Près de dix ans après son troisième volet, la saga en pantacourt du tournant 90/2000 foule les plates-bandes de nos Klapisch ou Esposito, faisant sien le crédo des accolades nostalgiques entre vieux copains de lycée, partis fouiller leurs souvenirs le temps d’un week-end couillu. Voilà, donc, le prolongement logique du merchandising entretenu depuis 1999 (après Marions-les ! en 2003, plusieurs dérivés ont directement trusté le marché DVD). Depuis, bien sûr, on a vécu l’hégémonie d’Apatow, et les problématiques de trentenaires ont pris la comédie d’assaut. Aussi l’annonce d’un American pie dédié à la crise de la trentaine pouvait laisser songeur : saisirait-il sa chance de rattraper la locomotive Apatow ? La réponse est dans le prologue : adulte, Biggs peut désormais se branler sans craindre l’irruption de son paternel, mais c’est aujourd’hui son jeune fils, hélas, qui le surprend la main dans le sac (soit une chaussette tartinée de vaseline). La messe est dite, la franchise n’a pas une seconde l’intention de mûrir, même si elle fait un peu semblant, pour la forme, en s’engonçant dans les problèmes éculés du film d’ado attardé : angoisse de la paternité, mais surtout litiges de lit et premières fois en eau-de-boudin ressassées comme autant de madeleines grasses et honteuses.

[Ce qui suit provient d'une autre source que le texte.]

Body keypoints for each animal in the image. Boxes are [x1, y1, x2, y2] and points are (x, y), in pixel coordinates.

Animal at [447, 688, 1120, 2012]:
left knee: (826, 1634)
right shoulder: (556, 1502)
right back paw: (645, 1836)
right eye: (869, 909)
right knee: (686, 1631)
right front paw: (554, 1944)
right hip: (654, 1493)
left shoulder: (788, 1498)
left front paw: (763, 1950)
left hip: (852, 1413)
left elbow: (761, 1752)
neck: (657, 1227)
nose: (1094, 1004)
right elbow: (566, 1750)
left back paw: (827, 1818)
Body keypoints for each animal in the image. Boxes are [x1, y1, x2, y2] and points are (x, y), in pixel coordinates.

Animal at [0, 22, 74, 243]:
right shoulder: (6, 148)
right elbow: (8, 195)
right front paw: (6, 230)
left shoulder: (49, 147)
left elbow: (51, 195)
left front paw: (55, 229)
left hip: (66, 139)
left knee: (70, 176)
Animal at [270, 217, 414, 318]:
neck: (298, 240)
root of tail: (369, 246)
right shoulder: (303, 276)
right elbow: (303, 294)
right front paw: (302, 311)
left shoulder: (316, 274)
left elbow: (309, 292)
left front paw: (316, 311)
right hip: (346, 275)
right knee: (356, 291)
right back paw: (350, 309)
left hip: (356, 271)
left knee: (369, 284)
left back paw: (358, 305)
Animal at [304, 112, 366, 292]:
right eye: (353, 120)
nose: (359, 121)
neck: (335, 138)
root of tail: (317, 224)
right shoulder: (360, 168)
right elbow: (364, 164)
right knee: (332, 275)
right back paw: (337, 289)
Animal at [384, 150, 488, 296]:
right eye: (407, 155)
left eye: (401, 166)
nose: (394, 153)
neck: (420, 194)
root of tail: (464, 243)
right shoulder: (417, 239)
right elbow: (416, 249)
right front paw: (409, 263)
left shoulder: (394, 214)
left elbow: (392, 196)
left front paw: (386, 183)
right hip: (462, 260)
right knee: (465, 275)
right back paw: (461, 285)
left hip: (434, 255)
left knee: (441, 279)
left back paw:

La constance du niveau a le mérite de confirmer, si besoin était, que les trois American pie (lire nos chroniques du 1 et du 2) et leurs ersatz étaient bel et bien, et sur tous les plans, inférieurs à la descendance apatowienne à laquelle ils avaient ouvert la voie. Parce que même devant les occasions de contrepieds offertes par le scénario (chambouler la petite galerie débridée en lui ajoutant dix ans, faire du boutonneux un vieux con en devenir plutôt qu’un énième papa immature), l’esprit American pie n’a pas l’air décidé à sortir du stade anal. Soyons sport : on peut quand même rire, ici et là, de vieux trucs propres à la série. Celle-ci s’en tire parfois grâce à son approximatif comique de situation, si décomplexé qu’en ressort une drôle de légèreté idiote, quelque chose entre Feydeau, de Funès et un Benny Hill lubrique. Même le Stifler de Sean William Scott, qu’on soupçonne d’être bon acteur, atteint à travers l’infamie une forme de puérilité attachante, prouvant que les American Pie sont, au final, fondamentalement innocents – ce qui veut dire aussi pudibonds et réacs, mais c’est après tout le lot d’une bonne part du teen movie. D’ailleurs, comme s’il était trop gentillet de nature, le film trébuche salement lorsqu’il emprunte la voie du trashi-trasho, et quitte le périmètre d’Apatow pour infiltrer celui de Very bad trip. Picorant dans l’assiette de ses propres rejetons pour subsister, il prouve bien que ses ressources de départ étaient maigrelettes.